*** Opening Supplied text ***

Where are you geographically? I’d love to see this first-hand.
I made an offer several pages ago. North Wales, about halfway between Gwydir and Penmachno, so you wouldn’t have a wasted journey 😀
You can (or should) never be sure of anything, just differently confident
In other words, probability, as I mentioned earlier.
Entertaining doubt does not mean you assign the same probability to all outcomes. When you say that you believe astrology has been disproved (you did actually write that down!) I assume you mean that because there is no supporting experimental evidence, there's a high probability it doesn't work, and a low probability that it does work.
Ditto dowsing. I think the balance of probability is that it is not a real phenomenon, because I don't believe that controlled testing and anecdotal evidence have equal value.
We’re in the East Midlands. You’re welcome to come and watch us go “this is obviously nonsense” and then find something.
...
I made an offer several pages ago. North Wales,
WEJ, sorry, I missed that.
You're both about two hours from me, I'm in East Lancs. If you're happy to do a weekend and feel that you've sufficient confidence that it'll work, I'll gleefully do it.
Anyway, in case you missed it, the real reason I am arguing here is because the absolute certainty being displayed here in the face of mystery,
Who's doing that?
I’m not sure as I follow the logic here. If “they” (someone else) called a diviner then it doesn’t matter how sceptical your friend is? Or was that a gender-unspecific “they” and you mean it was your friend who made the decision?
sorry, my poor writing style.
'They' being the prospecting team/the Company. My man tested the water after the fact but had no decision or role in the hiring/prospecting.
Entertaining doubt does not mean you assign the same probability to all outcomes.
Of course not, I'm not doing that. That would be ridiculous!
I don’t believe that controlled testing and anecdotal evidence have equal value.
Generally I'd agree, but a controlled test can very easily be flawed (having faith in the scientific method is not the same as having faith in the experimental conclusions of every scientist) and anecdotal evidence can have value. I'm not making any predictions in this case since I haven't done a lot of research into it.
It's normally easy to explain away anecdotes for implausible claims, but in this case it's rather more difficult for me to do from my armchair. There's quite a few comments online saying 'scientists think it's "just" an ideomotor effect based on subconscious clues' and that's probably true in my opinion but it's still pretty remarkable and mysterious given that these 'clues' are visible to untrained people and the fact they would have to be operating 'subconsciously'. That would be the mystery for me - not magical energy.
Seeing as Anecdotes are the new Facts:
Not at all what I've been saying.
As Cougar points out that wasnt tested whether proper horoscopes* work but instead whether fake horoscopes seem to work for many people.
As I recall it was a 'proper' horoscope based on time and place of birth etc, just for one individual that was given to everyone.

*** Closing Supplied text ***
*** Opening Source records ***

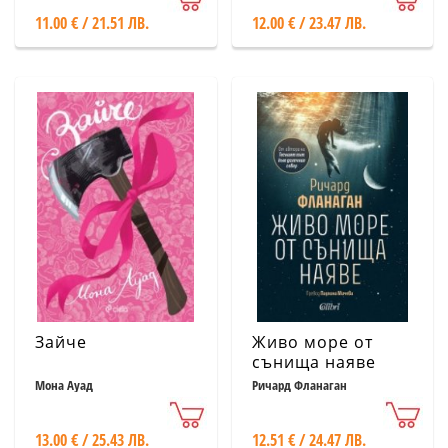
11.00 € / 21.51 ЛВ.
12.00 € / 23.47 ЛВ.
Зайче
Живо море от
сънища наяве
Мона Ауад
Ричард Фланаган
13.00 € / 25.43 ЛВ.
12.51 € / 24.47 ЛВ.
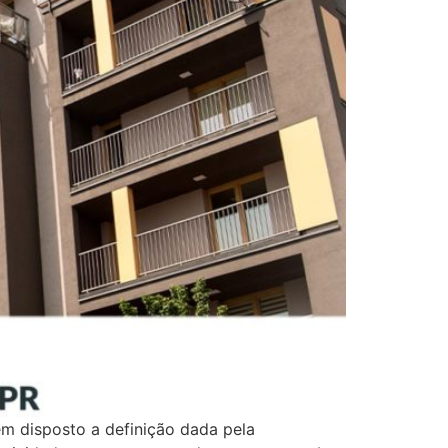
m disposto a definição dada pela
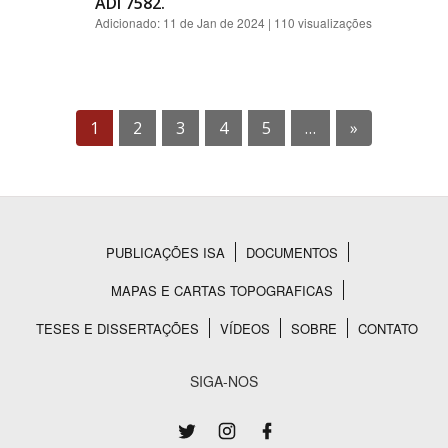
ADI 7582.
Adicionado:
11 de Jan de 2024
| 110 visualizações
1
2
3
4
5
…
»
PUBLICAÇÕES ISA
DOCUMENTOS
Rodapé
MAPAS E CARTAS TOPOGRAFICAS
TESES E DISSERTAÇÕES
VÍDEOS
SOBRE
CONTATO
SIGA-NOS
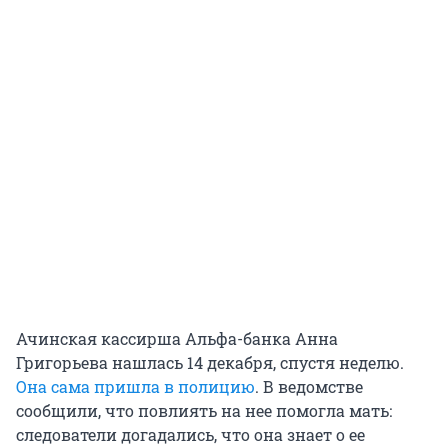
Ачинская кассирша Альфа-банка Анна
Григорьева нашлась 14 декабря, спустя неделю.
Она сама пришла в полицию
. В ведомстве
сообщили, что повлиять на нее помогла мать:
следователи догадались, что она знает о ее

*** Closing Source records ***

* Apply what you read
A) Put every line of the listing into a numbered list, skipping any blank lines and leaving the pictures out.
B) Continue the forum thread on dowsing from its final post.

* Per-task outputs
A)
1. 11.00 € / 21.51 ЛВ.
2. 12.00 € / 23.47 ЛВ.
3. Зайче
4. Живо море от
5. сънища наяве
6. Мона Ауад
7. Ричард Фланаган
8. 13.00 € / 25.43 ЛВ.
9. 12.51 € / 24.47 ЛВ.
10. m disposto a definição dada pela
11. ADI 7582.
12. Adicionado:
13. 11 de Jan de 2024
14. | 110 visualizações
15. 1
16. 2
17. 3
18. 4
19. 5
20. …
21. »
22. PUBLICAÇÕES ISA
23. DOCUMENTOS
24. Rodapé
25. MAPAS E CARTAS TOPOGRAFICAS
26. TESES E DISSERTAÇÕES
27. VÍDEOS
28. SOBRE
29. CONTATO
30. SIGA-NOS
31. Ачинская кассирша Альфа-банка Анна
32. Григорьева нашлась 14 декабря, спустя неделю.
33. Она сама пришла в полицию
34. . В ведомстве
35. сообщили, что повлиять на нее помогла мать:
36. следователи догадались, что она знает о ее

B)
Howver, if you can’t demonstrate reliable, repeatable scientific evidence in support of an alleged phenomena, the probability of it being real is very low.
Many concepts in Physics haven't been experimentally proven at all, and many took half a century for experimental evidence to agree. There are lots of odd observations that get shelved for many years until someone figures out what's going on.
This attitude of certainty does not fit well with my understanding of physics. The Socratic paradox seems very appropriate here.
The truth though, Mr Mulder, is that the vast amount of supernatural doings have pretty mundane rational explanations.
Yes, of course, and that is exactly what I would be looking for. Again - I don't believe in magic or new age woo. Definitely not. If dowsing works, then rational is exactly what it must be. As for mundane - maybe, yes, or maybe it'll turn out to be something truly scientifically remarkable. We won't know until we discover it.
Just chipping in a bit again, not getting involved seriously, CBA to argue.
You wouldn't use diving to find pipes, that'd be daft seeing as there are accurate maps of every DMA in the country. The guys I worked with used to use the rods to find a leak, you walk along the pipe and then the rods swing when the water is moving in a different direction. One guy's crossed, the other one's swung out.
They did work for finding the pipes, but you wouldn't use them for that.
Also they weren't paid to use the rods, they had proper equipment they were supposed to use, but the rods were faster and more accurate. The most commonly used piece of equipment though was a listening stick, which was just a metal pole with a block of wood on the end.
Molly that is an oxymoron
Oh I know it is junk but I was just curious why molgrip wasnt applying the same approach to astrology as to dowsing.
As I recall it was a ‘proper’ horoscope based on time and place of birth etc, just for one individual that was given to everyone.
I would doubt it was a proper one as opposed to a newspaper one. Since to be fair to the believers/scammers for the one to one jobs they put in more effort. So I cant see why you can discount it so easily. Particularly since the experiment only showed there could be alternative explanations.
Oh I know it is junk but I was just curious why molgrip wasnt applying the same approach to astrology as to dowsing.
It's easier to refute evidence in favour of astrology, in my view. A horoscope is vague enough that you can retro-fit what it says to stuff that has happened or is happening. An X on a map that locates a pipe isn't vague. Of course, in the case of finding places to dig a well - that is vague, since there could be water over the entire area, and digging a hole anywhere in that area would find it. Likewise leaks, there *could* be leaks everywhere, but one would assume that if there were still loads of other leaks they'd notice they'd still be there. However in the case of finding a pipe in a field - there's only the one pipe in the entire field, and if the dowser finds it, then there's something going on isn't there?
I would doubt it was a proper one as opposed to a newspaper one. Since to be fair to the believers/scammers for the one to one jobs they put in more effort. So I cant see why you can discount it so easily. Particularly since the experiment only showed there could be alternative explanations.
Fair enough. Still waiting to be convinced. But predicting what's going to happen in the future to a human being is a much taller order than finding a chemical in the ground that's definitely there. So I'd need more convincing of astrology. And to re-state, I'm not convinced of dowsing, I just don't know what's going on.
Also they weren’t paid to use the rods, they had proper equipment they were supposed to use, but the rods were faster and more accurate.
@Cougar this is relevant to your discussion of facts earlier.
this is relevant to your discussion of
factsanecdotes earlier
FTFY.
A horoscope is vague enough that you can retro-fit what it says to stuff that has happened or is happening.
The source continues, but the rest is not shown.